## Aim of the task
Write out, please, the lines from the beginning of the material to the line with "Blue Data 5", including both ends and nothing else.

## Supplied data
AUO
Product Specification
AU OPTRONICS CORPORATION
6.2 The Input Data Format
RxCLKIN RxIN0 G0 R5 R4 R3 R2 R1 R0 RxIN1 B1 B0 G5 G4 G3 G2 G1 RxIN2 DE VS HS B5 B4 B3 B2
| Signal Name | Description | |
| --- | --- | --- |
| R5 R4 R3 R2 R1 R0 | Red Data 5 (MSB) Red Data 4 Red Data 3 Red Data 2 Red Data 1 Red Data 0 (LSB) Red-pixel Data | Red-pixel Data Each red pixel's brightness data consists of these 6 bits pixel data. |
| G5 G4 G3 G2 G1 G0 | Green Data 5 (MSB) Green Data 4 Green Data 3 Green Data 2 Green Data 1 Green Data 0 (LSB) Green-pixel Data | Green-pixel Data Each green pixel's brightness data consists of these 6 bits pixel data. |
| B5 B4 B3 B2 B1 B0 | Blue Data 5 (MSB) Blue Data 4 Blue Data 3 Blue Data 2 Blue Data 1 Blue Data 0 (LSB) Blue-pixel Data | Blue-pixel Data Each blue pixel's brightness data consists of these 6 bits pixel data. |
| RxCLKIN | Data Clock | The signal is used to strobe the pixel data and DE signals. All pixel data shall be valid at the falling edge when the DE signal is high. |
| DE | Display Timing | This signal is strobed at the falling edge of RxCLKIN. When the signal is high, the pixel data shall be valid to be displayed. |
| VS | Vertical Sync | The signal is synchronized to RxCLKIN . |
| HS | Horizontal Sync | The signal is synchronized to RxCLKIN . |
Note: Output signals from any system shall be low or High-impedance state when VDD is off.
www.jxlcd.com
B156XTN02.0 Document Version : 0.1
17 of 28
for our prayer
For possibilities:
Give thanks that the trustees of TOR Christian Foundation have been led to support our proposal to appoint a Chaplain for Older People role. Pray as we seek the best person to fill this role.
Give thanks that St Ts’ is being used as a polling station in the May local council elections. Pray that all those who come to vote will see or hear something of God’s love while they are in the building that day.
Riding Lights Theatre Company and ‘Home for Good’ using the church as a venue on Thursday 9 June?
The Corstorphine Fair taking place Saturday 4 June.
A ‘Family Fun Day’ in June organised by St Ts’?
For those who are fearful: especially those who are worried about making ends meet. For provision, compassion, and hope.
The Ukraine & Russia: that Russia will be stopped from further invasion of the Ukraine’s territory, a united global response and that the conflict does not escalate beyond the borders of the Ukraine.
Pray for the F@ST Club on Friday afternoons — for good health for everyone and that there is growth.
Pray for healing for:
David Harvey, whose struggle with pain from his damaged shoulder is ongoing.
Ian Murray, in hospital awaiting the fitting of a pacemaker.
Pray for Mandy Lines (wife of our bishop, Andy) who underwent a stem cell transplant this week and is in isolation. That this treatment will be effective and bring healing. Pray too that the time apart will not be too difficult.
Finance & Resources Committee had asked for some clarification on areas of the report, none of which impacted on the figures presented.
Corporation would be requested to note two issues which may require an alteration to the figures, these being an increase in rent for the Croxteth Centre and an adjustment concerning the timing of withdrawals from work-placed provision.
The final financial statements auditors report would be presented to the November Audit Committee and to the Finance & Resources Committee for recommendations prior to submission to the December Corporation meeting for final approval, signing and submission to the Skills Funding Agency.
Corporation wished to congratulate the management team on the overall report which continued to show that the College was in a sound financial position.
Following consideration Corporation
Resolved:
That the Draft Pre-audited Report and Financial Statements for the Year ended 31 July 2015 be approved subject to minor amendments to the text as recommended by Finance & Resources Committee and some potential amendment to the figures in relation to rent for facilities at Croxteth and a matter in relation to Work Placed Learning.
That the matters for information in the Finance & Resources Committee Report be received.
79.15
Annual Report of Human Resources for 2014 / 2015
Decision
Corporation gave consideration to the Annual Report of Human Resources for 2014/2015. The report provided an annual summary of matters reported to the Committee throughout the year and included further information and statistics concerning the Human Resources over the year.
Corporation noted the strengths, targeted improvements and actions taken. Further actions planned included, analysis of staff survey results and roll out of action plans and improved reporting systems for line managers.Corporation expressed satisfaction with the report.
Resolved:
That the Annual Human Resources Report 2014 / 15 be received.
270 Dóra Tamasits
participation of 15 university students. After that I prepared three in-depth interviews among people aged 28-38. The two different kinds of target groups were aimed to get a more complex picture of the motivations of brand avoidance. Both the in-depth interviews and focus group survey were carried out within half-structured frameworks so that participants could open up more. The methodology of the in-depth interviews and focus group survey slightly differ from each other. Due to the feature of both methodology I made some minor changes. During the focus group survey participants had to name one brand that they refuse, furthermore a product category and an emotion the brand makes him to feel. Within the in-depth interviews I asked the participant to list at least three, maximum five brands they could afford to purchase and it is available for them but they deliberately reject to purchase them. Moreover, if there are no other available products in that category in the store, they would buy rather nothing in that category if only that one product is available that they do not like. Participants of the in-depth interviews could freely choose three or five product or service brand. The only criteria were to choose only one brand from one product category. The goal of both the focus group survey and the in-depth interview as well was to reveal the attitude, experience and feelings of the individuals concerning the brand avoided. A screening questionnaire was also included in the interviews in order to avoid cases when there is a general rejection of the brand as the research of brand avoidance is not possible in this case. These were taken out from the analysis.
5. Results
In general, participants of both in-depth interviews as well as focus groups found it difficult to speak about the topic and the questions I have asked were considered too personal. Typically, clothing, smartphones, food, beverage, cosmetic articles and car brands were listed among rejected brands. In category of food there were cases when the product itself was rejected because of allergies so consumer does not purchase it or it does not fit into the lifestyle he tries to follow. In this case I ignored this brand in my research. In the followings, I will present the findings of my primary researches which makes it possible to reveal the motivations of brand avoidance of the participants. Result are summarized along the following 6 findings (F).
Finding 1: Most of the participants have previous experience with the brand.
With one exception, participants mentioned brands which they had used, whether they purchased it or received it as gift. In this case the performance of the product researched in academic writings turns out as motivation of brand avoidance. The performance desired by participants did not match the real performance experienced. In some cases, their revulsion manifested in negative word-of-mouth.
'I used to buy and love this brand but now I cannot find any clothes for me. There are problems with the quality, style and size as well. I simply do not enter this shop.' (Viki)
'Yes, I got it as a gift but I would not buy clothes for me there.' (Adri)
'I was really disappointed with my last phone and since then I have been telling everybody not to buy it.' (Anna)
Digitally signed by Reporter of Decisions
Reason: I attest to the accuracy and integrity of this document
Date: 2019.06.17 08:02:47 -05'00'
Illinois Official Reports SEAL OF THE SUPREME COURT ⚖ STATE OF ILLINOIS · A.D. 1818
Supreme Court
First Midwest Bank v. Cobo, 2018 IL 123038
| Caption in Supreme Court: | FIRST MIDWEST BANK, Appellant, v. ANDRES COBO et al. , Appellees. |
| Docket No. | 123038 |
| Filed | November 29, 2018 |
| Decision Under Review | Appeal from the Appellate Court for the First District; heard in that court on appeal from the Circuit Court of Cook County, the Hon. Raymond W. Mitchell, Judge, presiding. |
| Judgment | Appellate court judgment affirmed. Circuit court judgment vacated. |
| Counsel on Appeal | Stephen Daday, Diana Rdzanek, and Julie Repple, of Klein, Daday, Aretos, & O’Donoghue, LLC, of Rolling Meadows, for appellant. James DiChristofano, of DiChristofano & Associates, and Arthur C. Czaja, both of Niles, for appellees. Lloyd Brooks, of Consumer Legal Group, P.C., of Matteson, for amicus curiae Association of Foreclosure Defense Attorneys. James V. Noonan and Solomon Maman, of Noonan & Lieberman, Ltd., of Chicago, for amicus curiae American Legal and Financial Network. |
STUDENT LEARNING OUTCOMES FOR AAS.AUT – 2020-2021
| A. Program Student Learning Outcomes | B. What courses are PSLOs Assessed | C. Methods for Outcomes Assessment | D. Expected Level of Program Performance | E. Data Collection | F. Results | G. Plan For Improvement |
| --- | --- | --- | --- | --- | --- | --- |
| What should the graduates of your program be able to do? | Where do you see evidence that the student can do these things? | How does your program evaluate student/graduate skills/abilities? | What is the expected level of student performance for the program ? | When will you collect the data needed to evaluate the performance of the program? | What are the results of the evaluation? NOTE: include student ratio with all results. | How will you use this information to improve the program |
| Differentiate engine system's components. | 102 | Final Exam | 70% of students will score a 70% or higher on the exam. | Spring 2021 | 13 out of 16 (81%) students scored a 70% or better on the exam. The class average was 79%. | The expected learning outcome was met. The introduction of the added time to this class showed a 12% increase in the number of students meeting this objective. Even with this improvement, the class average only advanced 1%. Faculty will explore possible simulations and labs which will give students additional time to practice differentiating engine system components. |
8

## Task output
AUO
Product Specification
AU OPTRONICS CORPORATION
6.2 The Input Data Format
RxCLKIN RxIN0 G0 R5 R4 R3 R2 R1 R0 RxIN1 B1 B0 G5 G4 G3 G2 G1 RxIN2 DE VS HS B5 B4 B3 B2
| Signal Name | Description | |
| --- | --- | --- |
| R5 R4 R3 R2 R1 R0 | Red Data 5 (MSB) Red Data 4 Red Data 3 Red Data 2 Red Data 1 Red Data 0 (LSB) Red-pixel Data | Red-pixel Data Each red pixel's brightness data consists of these 6 bits pixel data. |
| G5 G4 G3 G2 G1 G0 | Green Data 5 (MSB) Green Data 4 Green Data 3 Green Data 2 Green Data 1 Green Data 0 (LSB) Green-pixel Data | Green-pixel Data Each green pixel's brightness data consists of these 6 bits pixel data. |
| B5 B4 B3 B2 B1 B0 | Blue Data 5 (MSB) Blue Data 4 Blue Data 3 Blue Data 2 Blue Data 1 Blue Data 0 (LSB) Blue-pixel Data | Blue-pixel Data Each blue pixel's brightness data consists of these 6 bits pixel data. |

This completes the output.